Every year, my boyfriend, Nathan, sends out holiday cards to his family and friends. It’s a tradition he’s kept since college—always the same elegant design, a handwritten note, and his personal touch. Last year, since we’d been together for almost two years and living together for six months, I assumed I’d be included. After all, we were building a life together.
That’s why I was stunned when his cards arrived—and my name wasn’t on them.
The Discovery
It started when one of his aunts sent a message to our shared group chat: “Got your beautiful card, Nathan! Wishing you a Merry Christmas too.”

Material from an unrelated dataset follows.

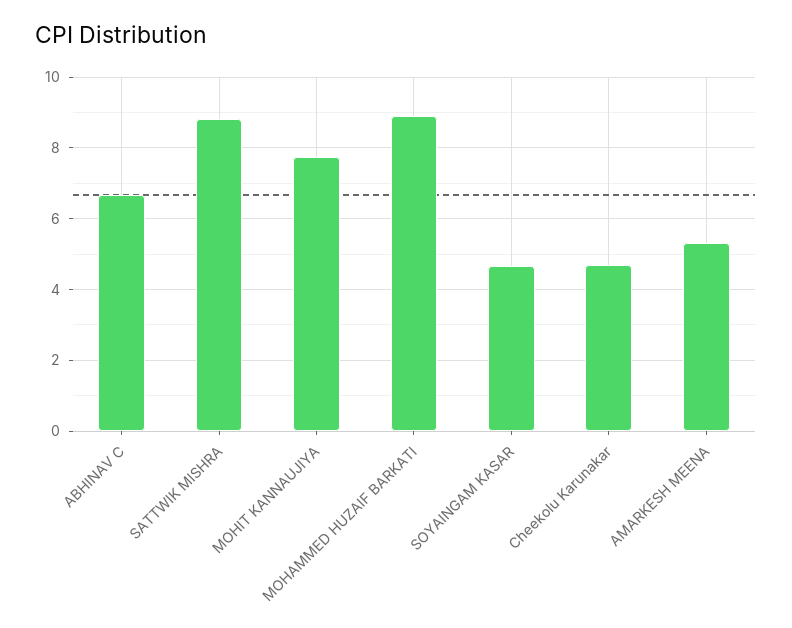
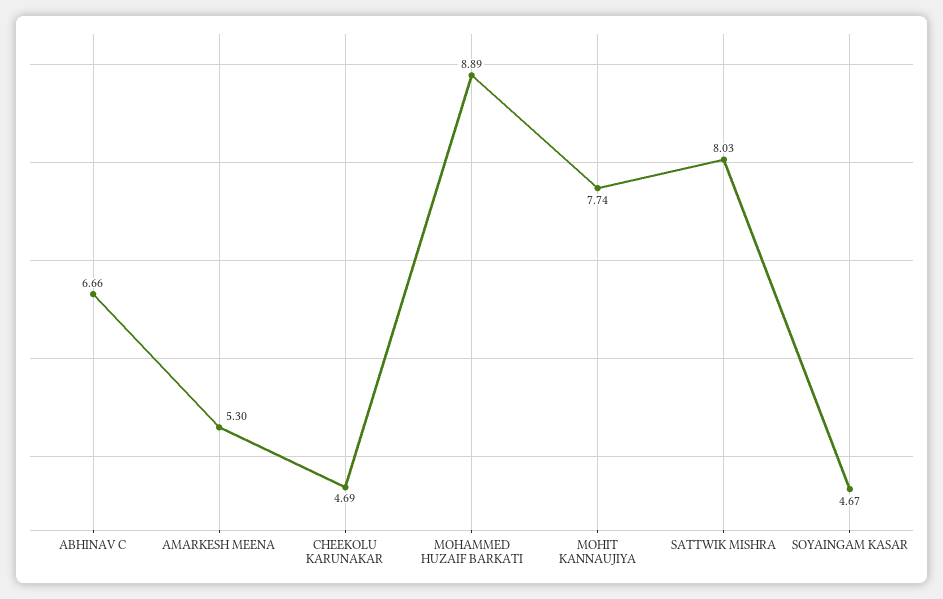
SATTWIK MISHRA: 8.8 -> 8.03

At first, I didn’t think anything of it. But later, when I was tidying the living room, I found one of the extra cards sitting on the coffee table. It was addressed from “Nathan” only. No mention of me.
I opened it, thinking maybe the front was just his name but the note inside included us both. Nope. The inside read: “Wishing you joy and love this holiday season, Nathan.”
The Awkward Question
When he came home that night, I tried to keep my tone casual. “Hey, I saw the holiday cards… how come my name’s not on them?”
He looked surprised, then said, “Oh, I didn’t think about it. I’ve always done them this way.”
I frowned. “But we live together. Don’t you think it makes sense for them to come from both of us?”
Nathan shrugged. “I guess I didn’t want to assume you’d want to be included.”
Why It Stung
It wasn’t about the stationery—it was about what it symbolized. Leaving my name off felt like he was sending a message that our lives weren’t as intertwined as I thought they were. To his friends and extended family, it looked like I wasn’t part of his holiday celebrations at all.
Worse, it made me feel invisible in a tradition that, in my mind, should reflect our partnership. If I’d sent out my own cards without him, I know he would’ve felt left out.
The Conversation We Needed to Have
I told him, “It’s not that I’m desperate to have my name on a card. It’s that it feels like you’re presenting yourself as single—or at least separate from me—to the people who matter to you.”
Nathan insisted that wasn’t his intention. “I’ve just been doing it this way for years. It didn’t occur to me to change it.”
“That’s the point,” I said. “It didn’t even cross your mind. That tells me something about how you see us—or at least how you’re showing us to the world.”
The Family’s Reaction
Things got even more awkward when we visited his parents for Christmas. His mom asked me if I’d gotten my own cards out this year, and when I explained I hadn’t sent any, she said, “Oh, I just assumed you two would do them together.”
Nathan’s face went red. I think that was the first moment he realized other people noticed too.
How We Resolved It
After the holidays, Nathan apologized and admitted he’d been stuck in his old habits without thinking about how our relationship had changed. He said, “Next year, the cards will be from both of us. I promise.”
I appreciated that, but I also told him I needed more than just the promise of a future change. I needed to feel like he was actively including me in the traditions that mattered to him now, not just waiting until next year to fix it.
We ended up brainstorming new holiday traditions we could share, from decorating the tree together to hosting a small dinner party for friends.
What I Learned
The card incident was small on the surface, but it revealed something bigger: the importance of intentionally integrating your partner into your life—not just privately, but publicly too. Relationships aren’t just about shared moments at home; they’re also about how you present yourselves to the world as a couple.
Final Thought: Inclusion in traditions isn’t just about appearances—it’s about acknowledgment. The smallest gestures, like a name on a holiday card, can make someone feel valued and seen, or overlooked and excluded.